Example queries in a logging UI might include:

• All error logs for app myapp in the last 15 minutes.
• All logs containing a particular user ID, transaction ID, or request path.

Application-level tips:

• Emit meaningful error messages and contextual data at error boundaries.
• Avoid logging sensitive data; rely on correlation IDs for tracing problems end-to-end.

Practical Debugging Scenarios

To consolidate the concepts, here are representative patterns and targeted actions.

Scenario 1: Application Not Starting After New Deploy

Symptoms:

• New Deployment rolled out.
• Pods in CrashLoopBackOff.

Actions:

1. oc get pods (identify new pods).
2. oc logs --previous <pod> (capture startup logs).
3. Compare environment and image between working and broken revisions:
• oc rollout history deploy/myapp
• oc describe deploy myapp
4. If config-related:
• Fix ConfigMap/Secret or env vars.
• Redeploy and verify.

Scenario 2: Application Suddenly Slow Under Load

Symptoms:

• Increased response times.
• Some requests timing out.
• No recent deployments.

Actions:

1. Check metrics for:
• CPU and memory usage of pods.
• Request rate and error rate.
2. Look for:
• CPU throttling (near or at limit).
• OOMKilled restarts.
3. Evaluate scaling:
• Is Horizontal Pod Autoscaling in place and working?
4. Use tracing (if available) or logs to see which operations are slow.
5. Adjust:
• Resource requests/limits.
• Application code / queries.
• Autoscaling thresholds.

Scenario 3: Some Requests Fail, Others Succeed

Symptoms:

• Intermittent 5xx or 503.
• Only some users affected.

Actions:

1. Check pod readiness and restarts:
• oc get pods
• oc describe pod <pod>
2. Examine logs for specific pods with errors around the same time.
3. Check if:
• Only specific pods misbehave (e.g., one pod misconfigured, others fine).
• Errors correlate with particular routes/paths.
4. Drain or delete problematic pod(s) and observe:
• If problem disappears, inspect configuration differences.
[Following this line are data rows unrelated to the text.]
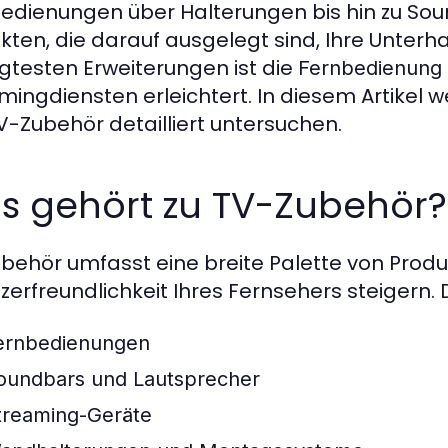
edienungen über Halterungen bis hin zu Soun
kten, die darauf ausgelegt sind, Ihre Unterha
gtesten Erweiterungen ist die
Fernbedienung m
mingdiensten erleichtert. In diesem Artikel 
V-Zubehör detailliert untersuchen.
s gehört zu TV-Zubehör?
behör umfasst eine breite Palette von Produk
zerfreundlichkeit Ihres Fernsehers steigern.
ernbedienungen
oundbars und Lautsprecher
treaming-Geräte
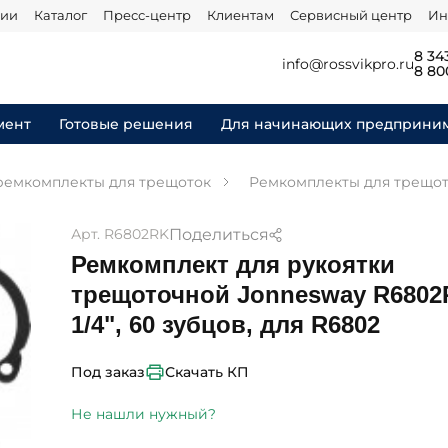
нии
Каталог
Пресс-центр
Клиентам
Сервисный центр
Ин
8 34
info@rossvikpro.ru
8 80
мент
Готовые решения
Для начинающих предприни
ремкомплекты для трещоток
Ремкомплекты для трещо
Поделиться
Арт. R6802RK
Ремкомплект для рукоятки
трещоточной Jonnesway R6802
1/4", 60 зубцов, для R6802
Скачать КП
Под заказ
Не нашли нужный?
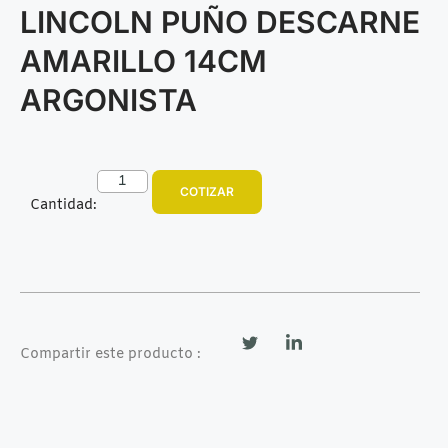
LINCOLN PUÑO DESCARNE
AMARILLO 14CM
ARGONISTA
COTIZAR
Cantidad:
Compartir este producto :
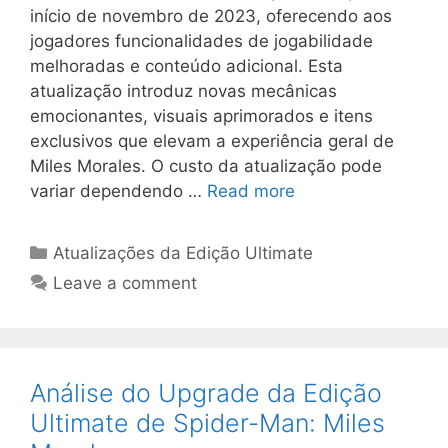
início de novembro de 2023, oferecendo aos
jogadores funcionalidades de jogabilidade
melhoradas e conteúdo adicional. Esta
atualização introduz novas mecânicas
emocionantes, visuais aprimorados e itens
exclusivos que elevam a experiência geral de
Miles Morales. O custo da atualização pode
variar dependendo …
Read more
Categories
Atualizações da Edição Ultimate
Leave a comment
Análise do Upgrade da Edição
Ultimate de Spider-Man: Miles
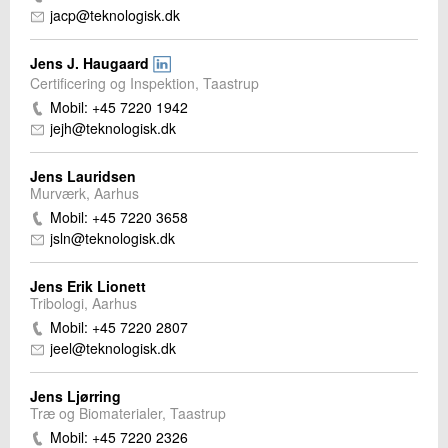
jacp@teknologisk.dk
Jens J. Haugaard
Certificering og Inspektion, Taastrup
Mobil: +45 7220 1942
jejh@teknologisk.dk
Jens Lauridsen
Murværk, Aarhus
Mobil: +45 7220 3658
jsln@teknologisk.dk
Jens Erik Lionett
Tribologi, Aarhus
Mobil: +45 7220 2807
jeel@teknologisk.dk
Jens Ljørring
Træ og Biomaterialer, Taastrup
Mobil: +45 7220 2326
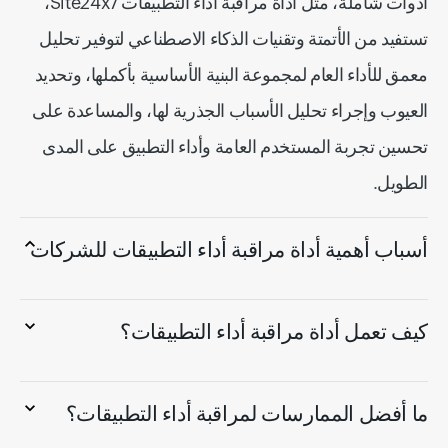
أدوات شاملة، مثل أداة مراقبة أداء التطبيقات Site24x7،
تستفيد من الأتمتة وتقنيات الذكاء الاصطناعي لتوفير تحليل
معمق للأداء العام لمجموعة البنية الأساسية بأكملها، وتحديد
العيوب وإجراء تحليل الأسباب الجذرية لها، والمساعدة على
تحسين تجربة المستخدم العامة وأداء التطبيق على المدى
الطويل.
أسباب أهمية أداة مراقبة أداء التطبيقات للشركات
كيف تعمل أداة مراقبة أداء التطبيقات؟
ما أفضل الممارسات لمراقبة أداء التطبيقات؟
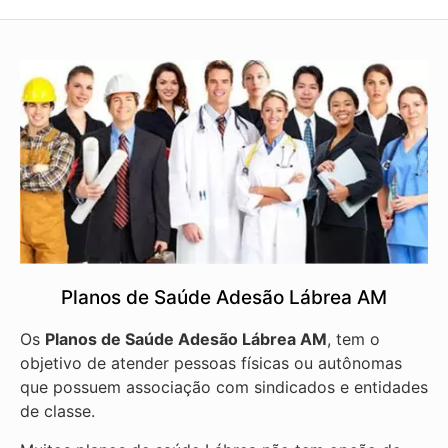
Planos de Saúde Adesão Lábrea AM
Os
Planos de Saúde Adesão Lábrea AM
, tem o
objetivo de atender pessoas físicas ou autônomas
que possuem associação com sindicados e entidades
de classe.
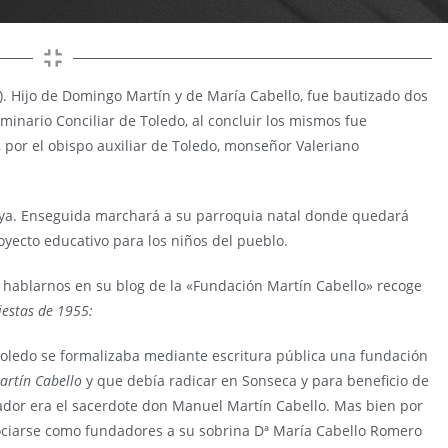
. Hijo de Domingo Martín y de María Cabello, fue bautizado dos
eminario Conciliar de Toledo, al concluir los mismos fue
 por el obispo auxiliar de Toledo, monseñor Valeriano
aya. Enseguida marchará a su parroquia natal donde quedará
yecto educativo para los niños del pueblo.
 hablarnos en su blog de la «Fundación Martín Cabello» recoge
iestas de 1955:
 Toledo se formalizaba mediante escritura pública una fundación
artín Cabello
y que debía radicar en Sonseca y para beneficio de
ndador era el sacerdote don Manuel Martín Cabello. Mas bien por
sociarse como fundadores a su sobrina Dª María Cabello Romero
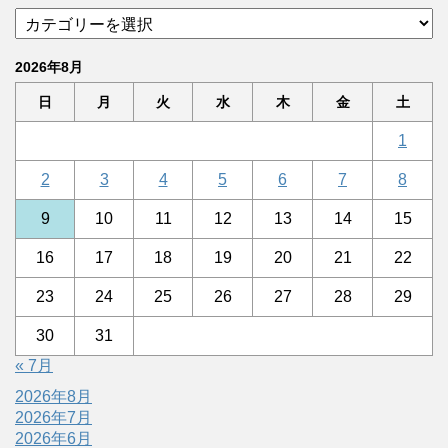
2026年8月
日
月
火
水
木
金
土
1
2
3
4
5
6
7
8
9
10
11
12
13
14
15
16
17
18
19
20
21
22
23
24
25
26
27
28
29
30
31
« 7月
2026年8月
2026年7月
2026年6月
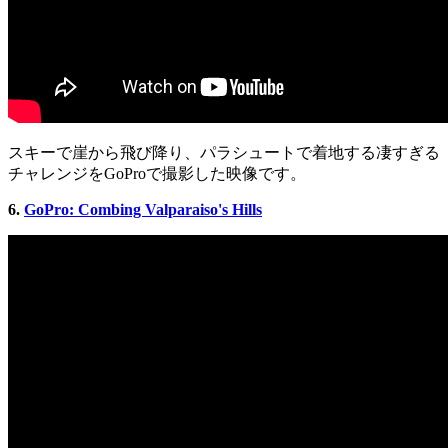
スキーで崖から飛び降り、パラシュートで着地する凄すぎる
チャレンジをGoProで撮影した映像です。
6.
GoPro: Combing Valparaiso's Hills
Building Troubleshooting into Your Development Process

The most effective troubleshooting is prepared:

• Design applications with:
• Clear and consistent logging (levels, structure, correlation IDs).
• Health endpoints suitable for probes and manual checks.
• Configurations externalized and observable (e.g., logging config at startup).
• Include:
• Synthetic tests and dashboards targeting key endpoints.
• Alerts on critical error rates and latencies.

In OpenShift, this means:

• Leveraging the platform’s logging and monitoring but making sure your application exposes enough meaningful signals.
• Using oc and the console not only when something breaks, but also during development and testing, so the troubleshooting process becomes familiar and repeatable.

By combining logs, metrics, traces, and the runtime inspection tools shown here, you can methodically track down most application-level issues on OpenShift.